Daily Archives: July 31, 2020

I hear with my little ear: Podcasts 16-23 July 2020

Heather Cox Richardson. In her History and Politics Q&A of July 7, she spends quite a bit of time on the electoral college, and reasons that the system is broken. She comments on the letter about cancelling culture published in Harper’s magazine, which rather amazing triggers a cascade of trolling in her comments feed while she’s talking! She also discusses whether Trump will accept defeat, and reminds us that Biden is only the presumptive candidate, and that other Democrat candidates are still in the race in order to influence policy.

In the History of the Republican party broadcast Episode 5, she takes us from the 1870s to the end of the nineteenth century.  The Republican party has cemented itself as the party of big business, it ‘steals’ two elections where the candidate has lost the popular vote but won the electoral college (each time this has happened, it has been a Republican who comes out on top), and it all sounds pretty corrupt.
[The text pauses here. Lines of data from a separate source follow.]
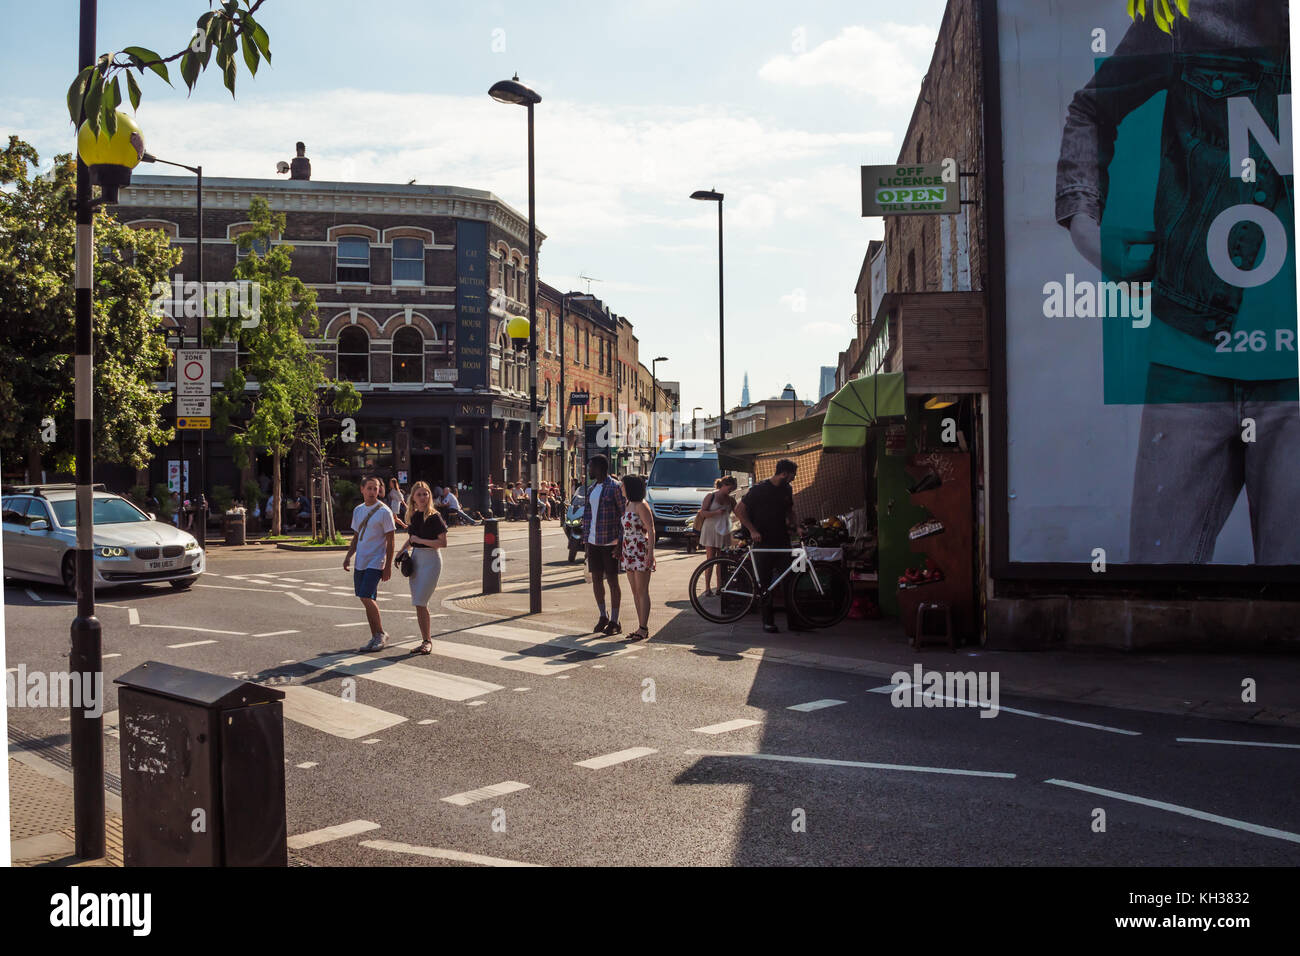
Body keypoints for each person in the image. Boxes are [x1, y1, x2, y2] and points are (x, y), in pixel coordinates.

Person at [1056, 3, 1298, 563]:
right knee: (1155, 580)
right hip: (1191, 351)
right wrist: (1089, 234)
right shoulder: (1188, 14)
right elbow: (1093, 109)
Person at [733, 459, 803, 634]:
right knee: (764, 583)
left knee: (789, 580)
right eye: (793, 474)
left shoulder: (787, 489)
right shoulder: (759, 489)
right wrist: (752, 530)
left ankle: (794, 621)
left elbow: (789, 511)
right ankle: (768, 621)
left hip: (782, 540)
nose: (794, 478)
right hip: (762, 541)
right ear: (785, 473)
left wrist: (797, 526)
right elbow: (739, 510)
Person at [342, 476, 397, 652]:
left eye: (376, 488)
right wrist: (349, 556)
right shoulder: (358, 510)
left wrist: (387, 565)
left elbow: (391, 540)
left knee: (366, 596)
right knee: (365, 598)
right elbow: (357, 537)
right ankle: (375, 637)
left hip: (376, 561)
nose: (373, 491)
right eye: (370, 488)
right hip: (361, 561)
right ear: (362, 489)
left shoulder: (384, 511)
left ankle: (381, 633)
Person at [396, 481, 448, 655]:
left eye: (426, 494)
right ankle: (425, 639)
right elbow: (411, 539)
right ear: (413, 498)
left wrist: (420, 541)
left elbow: (442, 543)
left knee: (421, 600)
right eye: (419, 494)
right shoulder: (414, 516)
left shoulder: (435, 516)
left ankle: (427, 641)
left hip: (431, 560)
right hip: (417, 558)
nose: (423, 497)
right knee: (418, 603)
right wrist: (400, 552)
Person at [581, 454, 626, 636]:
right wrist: (586, 543)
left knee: (613, 582)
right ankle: (603, 615)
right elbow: (588, 517)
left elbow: (624, 516)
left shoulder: (615, 488)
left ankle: (615, 620)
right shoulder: (592, 488)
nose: (589, 470)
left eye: (590, 467)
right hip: (593, 542)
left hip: (610, 542)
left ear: (599, 468)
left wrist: (620, 543)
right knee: (596, 580)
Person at [619, 474, 656, 641]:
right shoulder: (628, 504)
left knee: (642, 591)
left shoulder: (642, 505)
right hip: (628, 550)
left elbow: (651, 529)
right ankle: (640, 625)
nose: (621, 488)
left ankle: (644, 627)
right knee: (634, 591)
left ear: (630, 487)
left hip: (640, 549)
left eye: (623, 485)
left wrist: (650, 553)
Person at [698, 476, 739, 595]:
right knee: (710, 560)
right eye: (729, 488)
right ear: (723, 485)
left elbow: (738, 513)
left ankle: (720, 587)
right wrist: (716, 512)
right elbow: (703, 512)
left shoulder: (731, 500)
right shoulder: (711, 496)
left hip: (723, 532)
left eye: (732, 489)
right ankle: (707, 588)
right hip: (710, 531)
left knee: (721, 561)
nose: (730, 491)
She attributes (rather questionably, I reckon) the 1890s depression to Republican panic-mongering when the Democrats win both the Presidency and Congress (surely this was a worldwide depression- can American politics have that much influence?) – using the trope that the Democrats (read here in Australia- ALP) can’t handle money. This was all pretty detailed stuff.
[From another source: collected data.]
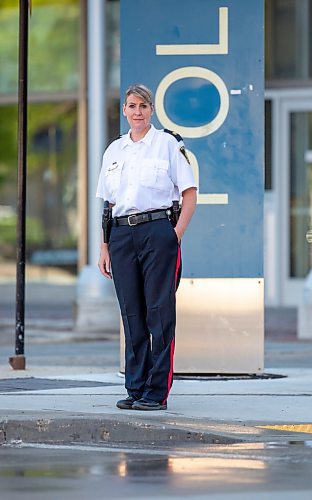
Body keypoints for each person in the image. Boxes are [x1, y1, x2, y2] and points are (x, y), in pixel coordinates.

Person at [96, 84, 197, 411]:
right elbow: (109, 205)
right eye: (131, 106)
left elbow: (190, 193)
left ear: (151, 110)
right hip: (122, 236)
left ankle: (156, 392)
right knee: (132, 315)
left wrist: (174, 235)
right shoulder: (114, 151)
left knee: (159, 312)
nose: (137, 111)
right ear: (123, 111)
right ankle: (135, 387)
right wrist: (104, 246)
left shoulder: (167, 144)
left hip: (157, 232)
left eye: (143, 105)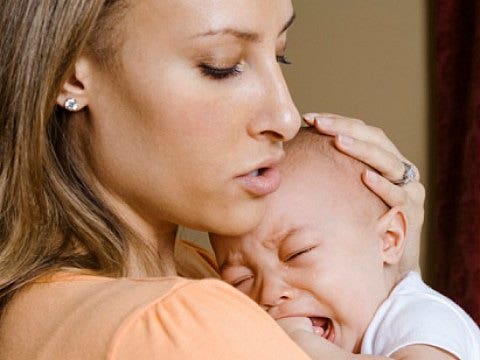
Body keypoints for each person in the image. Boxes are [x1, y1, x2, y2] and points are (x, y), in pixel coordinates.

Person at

The Jungle Prince (New York Times)My son recommended this three-part podcast. What an intriguing story- a family squatting on a Lucknow railway station platform for ten years, claiming to be the Royal Family of Oudh; a crumbling 14th century palace in the jungles surrounding New Delhi; a Miss Haversham-like existence inside the palace and a house in Bradford England with a garden full of garden gnomes. Really worth listening to. I listened to The Jungle Prince via Stitcher.

Rear Vision (ABC)  The U.S. election is drawing closer- coronavirus, Black Lives Matter, ‘law and order’ – it’s like watching a movie. The Religious Right- politics and God in the USA argues that Reagan and Trump both won their victories through a disguised racism (less so in Trump’s case) that dressed itself in concern about abortion.